Paul Scholes has spoken about the understanding he shared with Beckham during their days at United, and that intuition paid off in spades at Valley Parade in 1999-2000.

Beckham sent a corner straight to the edge of the Bradford City penalty area where Scholes was waiting with his hammer of a right foot, which arrowed a volley into the Bradford net with scorching ferocity.

Ruud van Nistelrooy v Fulham, March 22, 2003

Given his reputation as a penalty-area predator, it is understandable that Fulham's defenders might not have taken the threat of Van Nistelrooy running towards them from just inside his own half too seriously.

The Netherlands international had the last laugh, though, waltzing past a host of flat-footed Cottagers before tucking the ball past Maik Taylor with his customary composure.

Paul Scholes v Aston Villa, December 23, 2006

This entire list could feasibly be made up of the gifted midfielder's goals, given his penchant for strikes sent from the heavens.

One of his best was undoubtedly against Aston Villa in December 2006 when he met a cleared corner with a volley that crashed in off the underside of Gabor Kiraly's crossbar.

Cristiano Ronaldo v Portsmouth, January 30, 2008

He can often be wayward from dead balls but when Cristiano Ronaldo gets it right, it is usually a thing of beauty.

His free-kick against Portsmouth in 2008 was a case in point, the Portuguese superstar crashing a free-kick past David James with the kind of speed and accuracy that most players can only dream of.

Wayne Rooney v Manchester City, February 12, 2011

United's all-time leading scorer with 253 goals, Wayne Rooney did not score many as important - or indeed as special - as his overhead kick against Manchester City in February 2011. Combine the two and it is clear to see why this acrobatic volley is regarded as one of the most iconic in Premier League history.

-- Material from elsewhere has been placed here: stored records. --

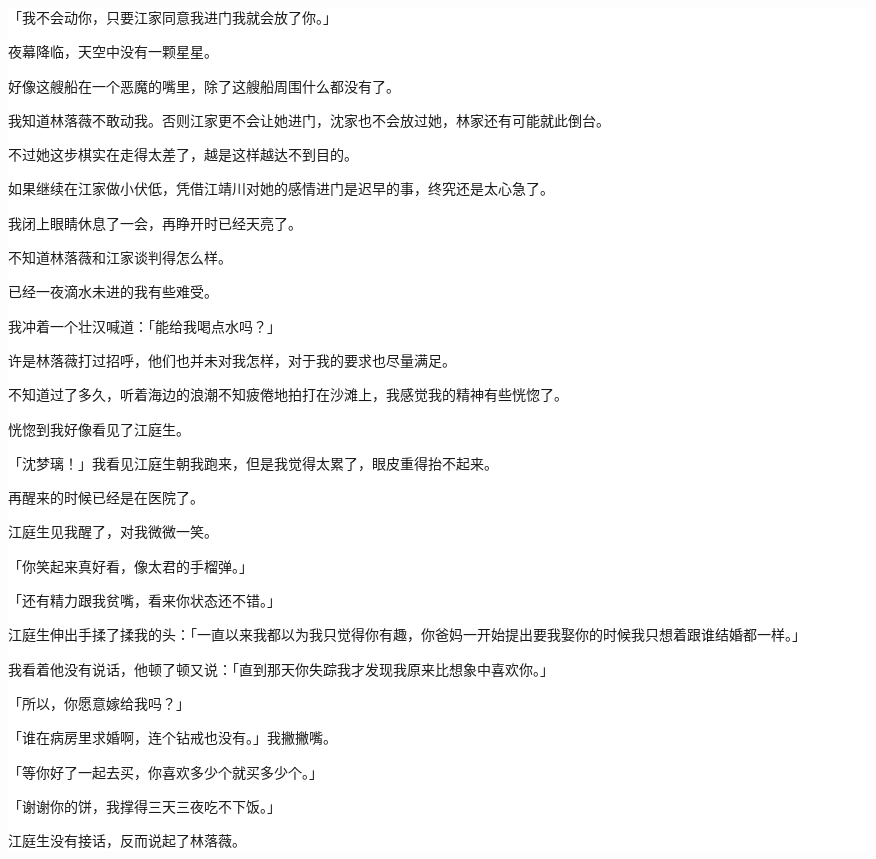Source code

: 「我不会动你，只要江家同意我进门我就会放了你。」


夜幕降临，天空中没有一颗星星。


好像这艘船在一个恶魔的嘴里，除了这艘船周围什么都没有了。


我知道林落薇不敢动我。否则江家更不会让她进门，沈家也不会放过她，林家还有可能就此倒台。


不过她这步棋实在走得太差了，越是这样越达不到目的。


如果继续在江家做小伏低，凭借江靖川对她的感情进门是迟早的事，终究还是太心急了。


我闭上眼睛休息了一会，再睁开时已经天亮了。


不知道林落薇和江家谈判得怎么样。


已经一夜滴水未进的我有些难受。


我冲着一个壮汉喊道：「能给我喝点水吗？」


许是林落薇打过招呼，他们也并未对我怎样，对于我的要求也尽量满足。


不知道过了多久，听着海边的浪潮不知疲倦地拍打在沙滩上，我感觉我的精神有些恍惚了。


恍惚到我好像看见了江庭生。


「沈梦璃！」我看见江庭生朝我跑来，但是我觉得太累了，眼皮重得抬不起来。


再醒来的时候已经是在医院了。


江庭生见我醒了，对我微微一笑。


「你笑起来真好看，像太君的手榴弹。」


「还有精力跟我贫嘴，看来你状态还不错。」


江庭生伸出手揉了揉我的头：「一直以来我都以为我只觉得你有趣，你爸妈一开始提出要我娶你的时候我只想着跟谁结婚都一样。」


我看着他没有说话，他顿了顿又说：「直到那天你失踪我才发现我原来比想象中喜欢你。」


「所以，你愿意嫁给我吗？」


「谁在病房里求婚啊，连个钻戒也没有。」我撇撇嘴。


「等你好了一起去买，你喜欢多少个就买多少个。」


「谢谢你的饼，我撑得三天三夜吃不下饭。」


江庭生没有接话，反而说起了林落薇。
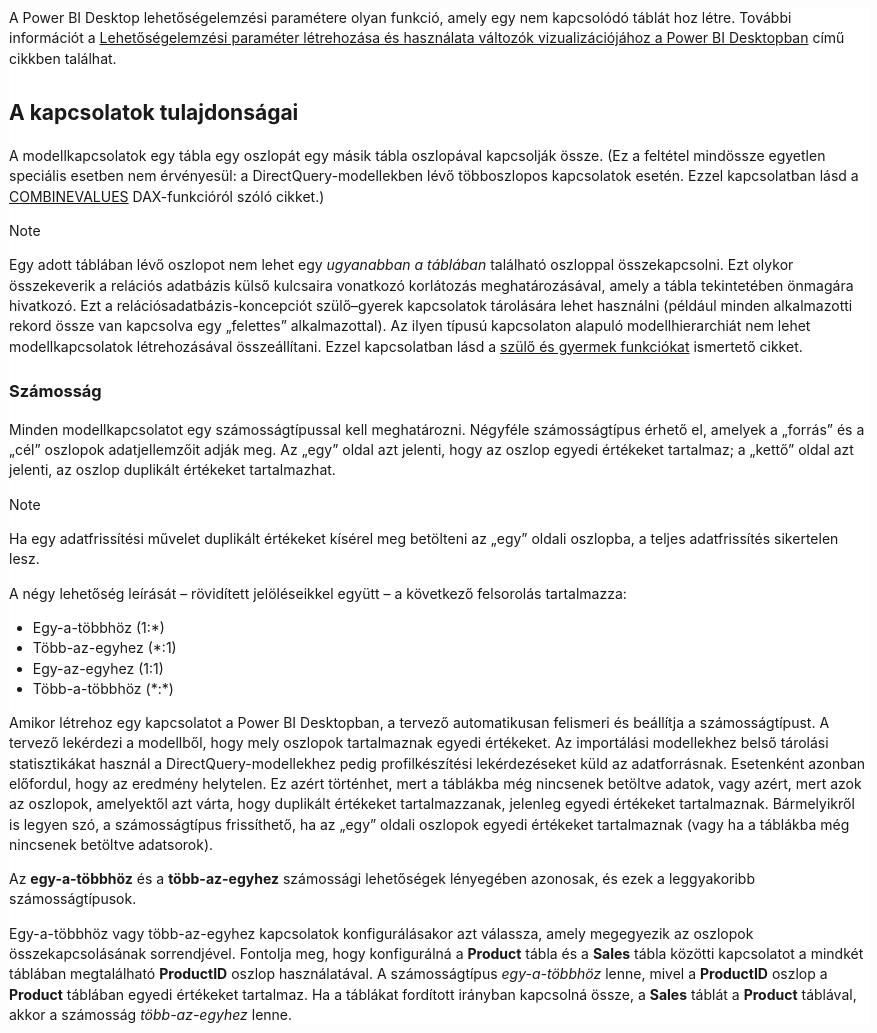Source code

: A Power BI Desktop lehetőségelemzési paramétere olyan funkció, amely egy nem kapcsolódó táblát hoz létre. További információt a [Lehetőségelemzési paraméter létrehozása és használata változók vizualizációjához a Power BI Desktopban](desktop-what-if.md) című cikkben találhat.

## <a name="relationship-properties"></a>A kapcsolatok tulajdonságai

A modellkapcsolatok egy tábla egy oszlopát egy másik tábla oszlopával kapcsolják össze. (Ez a feltétel mindössze egyetlen speciális esetben nem érvényesül: a DirectQuery-modellekben lévő többoszlopos kapcsolatok esetén. Ezzel kapcsolatban lásd a [COMBINEVALUES](/dax/combinevalues-function-dax) DAX-funkcióról szóló cikket.)

> [!NOTE]
> Egy adott táblában lévő oszlopot nem lehet egy _ugyanabban a táblában_ található oszloppal összekapcsolni. Ezt olykor összekeverik a relációs adatbázis külső kulcsaira vonatkozó korlátozás meghatározásával, amely a tábla tekintetében önmagára hivatkozó. Ezt a relációsadatbázis-koncepciót szülő–gyerek kapcsolatok tárolására lehet használni (például minden alkalmazotti rekord össze van kapcsolva egy „felettes” alkalmazottal). Az ilyen típusú kapcsolaton alapuló modellhierarchiát nem lehet modellkapcsolatok létrehozásával összeállítani. Ezzel kapcsolatban lásd a [szülő és gyermek funkciókat](/dax/parent-and-child-functions-dax) ismertető cikket.

### <a name="cardinality"></a>Számosság

Minden modellkapcsolatot egy számosságtípussal kell meghatározni. Négyféle számosságtípus érhető el, amelyek a „forrás” és a „cél” oszlopok adatjellemzőit adják meg. Az „egy” oldal azt jelenti, hogy az oszlop egyedi értékeket tartalmaz; a „kettő” oldal azt jelenti, az oszlop duplikált értékeket tartalmazhat.

> [!NOTE]
> Ha egy adatfrissítési művelet duplikált értékeket kísérel meg betölteni az „egy” oldali oszlopba, a teljes adatfrissítés sikertelen lesz.

A négy lehetőség leírását – rövidített jelöléseikkel együtt – a következő felsorolás tartalmazza:

- Egy-a-többhöz (1:\*)
- Több-az-egyhez (\*:1)
- Egy-az-egyhez (1:1)
- Több-a-többhöz (\*:\*)

Amikor létrehoz egy kapcsolatot a Power BI Desktopban, a tervező automatikusan felismeri és beállítja a számosságtípust. A tervező lekérdezi a modellből, hogy mely oszlopok tartalmaznak egyedi értékeket. Az importálási modellekhez belső tárolási statisztikákat használ a DirectQuery-modellekhez pedig profilkészítési lekérdezéseket küld az adatforrásnak. Esetenként azonban előfordul, hogy az eredmény helytelen. Ez azért történhet, mert a táblákba még nincsenek betöltve adatok, vagy azért, mert azok az oszlopok, amelyektől azt várta, hogy duplikált értékeket tartalmazzanak, jelenleg egyedi értékeket tartalmaznak. Bármelyikről is legyen szó, a számosságtípus frissíthető, ha az „egy” oldali oszlopok egyedi értékeket tartalmaznak (vagy ha a táblákba még nincsenek betöltve adatsorok).

Az **egy-a-többhöz** és a **több-az-egyhez** számossági lehetőségek lényegében azonosak, és ezek a leggyakoribb számosságtípusok.

Egy-a-többhöz vagy több-az-egyhez kapcsolatok konfigurálásakor azt válassza, amely megegyezik az oszlopok összekapcsolásának sorrendjével. Fontolja meg, hogy konfigurálná a **Product** tábla és a **Sales** tábla közötti kapcsolatot a mindkét táblában megtalálható **ProductID** oszlop használatával. A számosságtípus _egy-a-többhöz_ lenne, mivel a **ProductID** oszlop a **Product** táblában egyedi értékeket tartalmaz. Ha a táblákat fordított irányban kapcsolná össze, a **Sales** táblát a **Product** táblával, akkor a számosság _több-az-egyhez_ lenne.
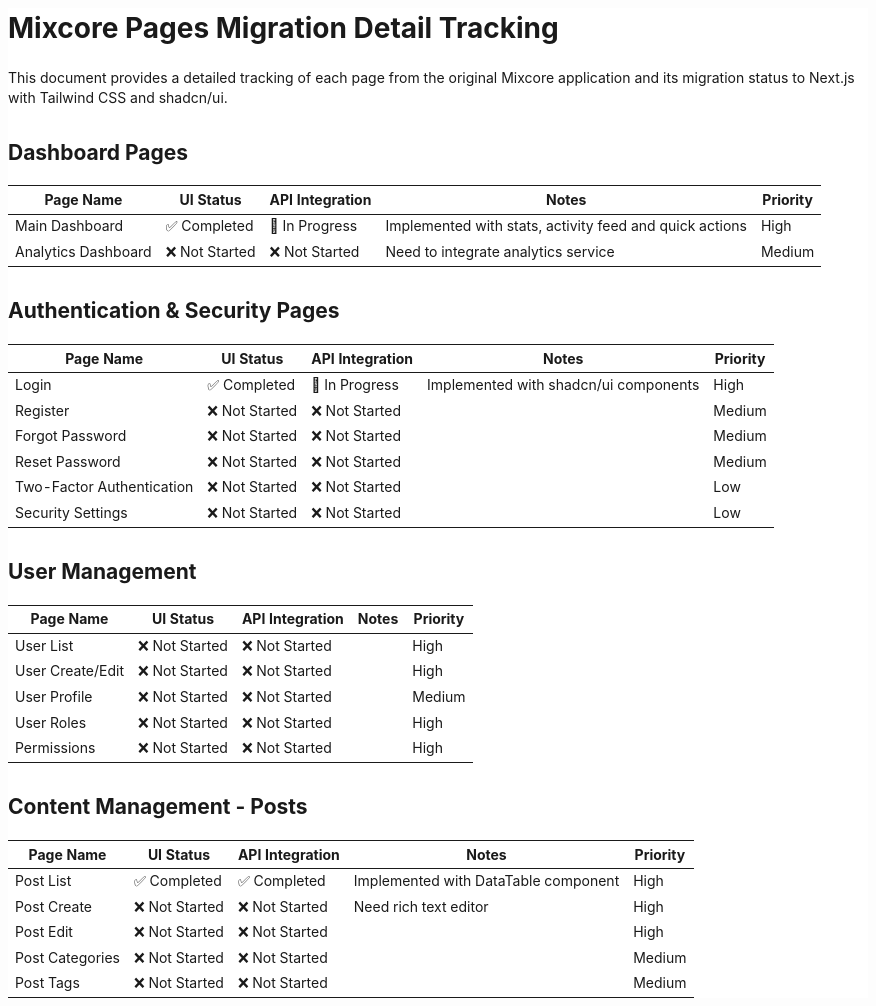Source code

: # Mixcore Pages Migration Detail Tracking

This document provides a detailed tracking of each page from the original Mixcore application and its migration status to Next.js with Tailwind CSS and shadcn/ui.

## Dashboard Pages

| Page Name | UI Status | API Integration | Notes | Priority |
|-----------|-----------|----------------|-------|----------|
| Main Dashboard | ✅ Completed | 🔄 In Progress | Implemented with stats, activity feed and quick actions | High |
| Analytics Dashboard | ❌ Not Started | ❌ Not Started | Need to integrate analytics service | Medium |

## Authentication & Security Pages

| Page Name | UI Status | API Integration | Notes | Priority |
|-----------|-----------|----------------|-------|----------|
| Login | ✅ Completed | 🔄 In Progress | Implemented with shadcn/ui components | High |
| Register | ❌ Not Started | ❌ Not Started | | Medium |
| Forgot Password | ❌ Not Started | ❌ Not Started | | Medium |
| Reset Password | ❌ Not Started | ❌ Not Started | | Medium |
| Two-Factor Authentication | ❌ Not Started | ❌ Not Started | | Low |
| Security Settings | ❌ Not Started | ❌ Not Started | | Low |

## User Management

| Page Name | UI Status | API Integration | Notes | Priority |
|-----------|-----------|----------------|-------|----------|
| User List | ❌ Not Started | ❌ Not Started | | High |
| User Create/Edit | ❌ Not Started | ❌ Not Started | | High |
| User Profile | ❌ Not Started | ❌ Not Started | | Medium |
| User Roles | ❌ Not Started | ❌ Not Started | | High |
| Permissions | ❌ Not Started | ❌ Not Started | | High |

## Content Management - Posts

| Page Name | UI Status | API Integration | Notes | Priority |
|-----------|-----------|----------------|-------|----------|
| Post List | ✅ Completed | ✅ Completed | Implemented with DataTable component | High |
| Post Create | ❌ Not Started | ❌ Not Started | Need rich text editor | High |
| Post Edit | ❌ Not Started | ❌ Not Started | | High |
| Post Categories | ❌ Not Started | ❌ Not Started | | Medium |
| Post Tags | ❌ Not Started | ❌ Not Started | | Medium |
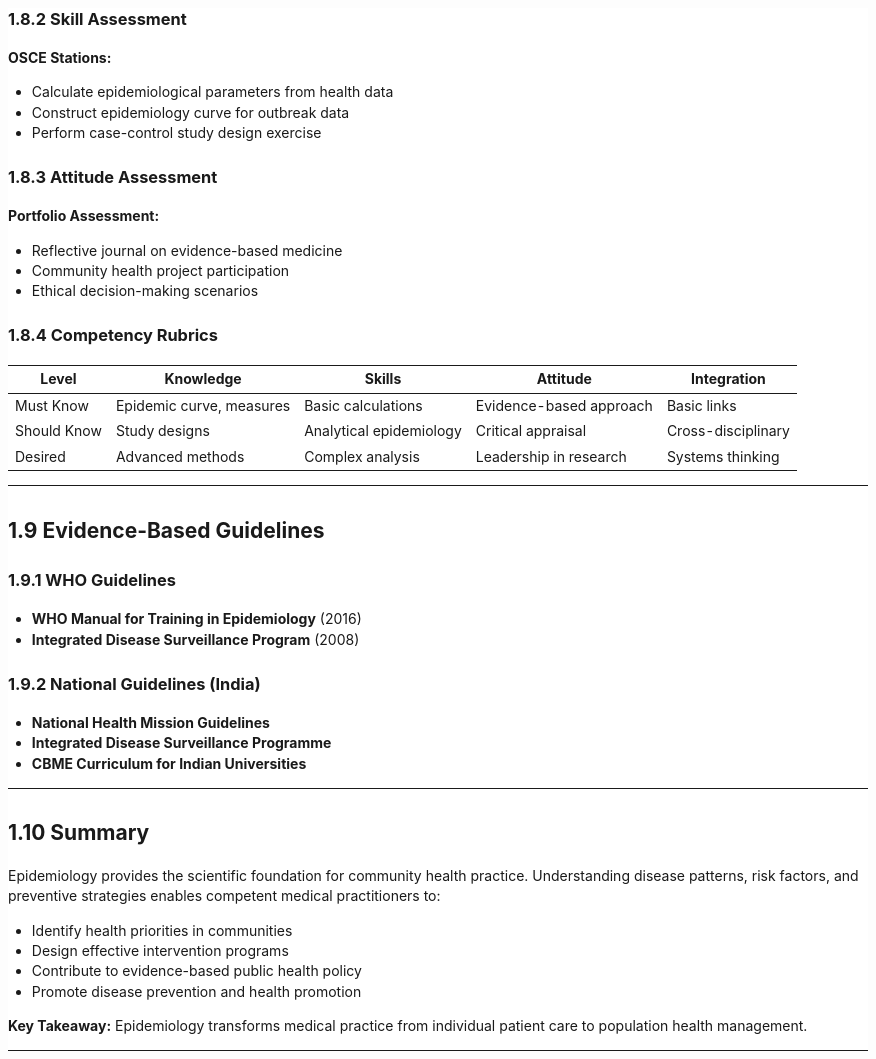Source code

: ### 1.8.2 Skill Assessment
**OSCE Stations:**
- Calculate epidemiological parameters from health data
- Construct epidemiology curve for outbreak data
- Perform case-control study design exercise

### 1.8.3 Attitude Assessment
**Portfolio Assessment:**
- Reflective journal on evidence-based medicine
- Community health project participation
- Ethical decision-making scenarios

### 1.8.4 Competency Rubrics
| Level | Knowledge | Skills | Attitude | Integration |
|-------|-----------|--------|----------|-------------|
| Must Know | Epidemic curve, measures | Basic calculations | Evidence-based approach | Basic links |
| Should Know | Study designs | Analytical epidemiology | Critical appraisal | Cross-disciplinary |
| Desired | Advanced methods | Complex analysis | Leadership in research | Systems thinking |

---

## 1.9 Evidence-Based Guidelines

### 1.9.1 WHO Guidelines
- **WHO Manual for Training in Epidemiology** (2016)
- **Integrated Disease Surveillance Program** (2008)

### 1.9.2 National Guidelines (India)
- **National Health Mission Guidelines**
- **Integrated Disease Surveillance Programme**
- **CBME Curriculum for Indian Universities**

---

## 1.10 Summary

Epidemiology provides the scientific foundation for community health practice. Understanding disease patterns, risk factors, and preventive strategies enables competent medical practitioners to:
- Identify health priorities in communities
- Design effective intervention programs
- Contribute to evidence-based public health policy
- Promote disease prevention and health promotion

**Key Takeaway:** Epidemiology transforms medical practice from individual patient care to population health management.

---
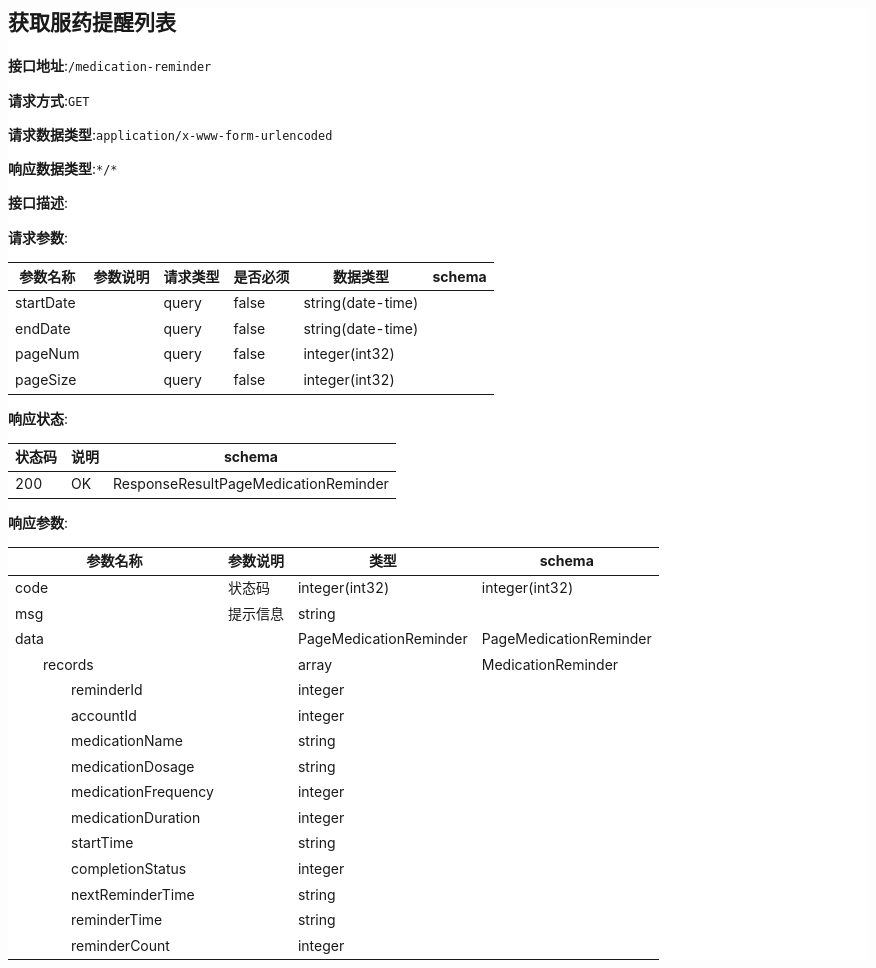 
## 获取服药提醒列表


**接口地址**:`/medication-reminder`


**请求方式**:`GET`


**请求数据类型**:`application/x-www-form-urlencoded`


**响应数据类型**:`*/*`


**接口描述**:


**请求参数**:


| 参数名称 | 参数说明 | 请求类型    | 是否必须 | 数据类型 | schema |
| -------- | -------- | ----- | -------- | -------- | ------ |
|startDate||query|false|string(date-time)||
|endDate||query|false|string(date-time)||
|pageNum||query|false|integer(int32)||
|pageSize||query|false|integer(int32)||


**响应状态**:


| 状态码 | 说明 | schema |
| -------- | -------- | ----- | 
|200|OK|ResponseResultPageMedicationReminder|


**响应参数**:


| 参数名称 | 参数说明 | 类型 | schema |
| -------- | -------- | ----- |----- | 
|code|状态码|integer(int32)|integer(int32)|
|msg|提示信息|string||
|data||PageMedicationReminder|PageMedicationReminder|
|&emsp;&emsp;records||array|MedicationReminder|
|&emsp;&emsp;&emsp;&emsp;reminderId||integer||
|&emsp;&emsp;&emsp;&emsp;accountId||integer||
|&emsp;&emsp;&emsp;&emsp;medicationName||string||
|&emsp;&emsp;&emsp;&emsp;medicationDosage||string||
|&emsp;&emsp;&emsp;&emsp;medicationFrequency||integer||
|&emsp;&emsp;&emsp;&emsp;medicationDuration||integer||
|&emsp;&emsp;&emsp;&emsp;startTime||string||
|&emsp;&emsp;&emsp;&emsp;completionStatus||integer||
|&emsp;&emsp;&emsp;&emsp;nextReminderTime||string||
|&emsp;&emsp;&emsp;&emsp;reminderTime||string||
|&emsp;&emsp;&emsp;&emsp;reminderCount||integer||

Rooney reacted to a slight deflection off Pablo Zabaleta on Nani's cross by checking his run and sending his shot flying past Joe Hart.

The moment of magic arrived 12 minutes from time at Old Trafford after David Silva's deflected equaliser cancelled out Nani's opener, giving United a 2-1 win and putting their title assault back on track.

Robin van Persie v Aston Villa, April 22, 2013

Brought to Manchester United by Alex Ferguson in August 2012 with the sole aim of wrestling the title back from Manchester City, Robin van Persie did exactly that with 26 Premier League goals in his maiden campaign at Old Trafford.

The Dutchman's flying volley against Aston Villa in April 2013 was the pick of the bunch, with the strike helping to seal his side's 20th league title with four matches to spare in a 3-0 victory.

United were a goal to the good when Van Persie, watching strike partner Rooney's searching ball all the way, smashed an unstoppable left-footed volley past Brad Guzan.

Van Persie scored all three goals at Villa Park that day, but only one of those strikes - one worthy of sealing any title - truly stands the test of time.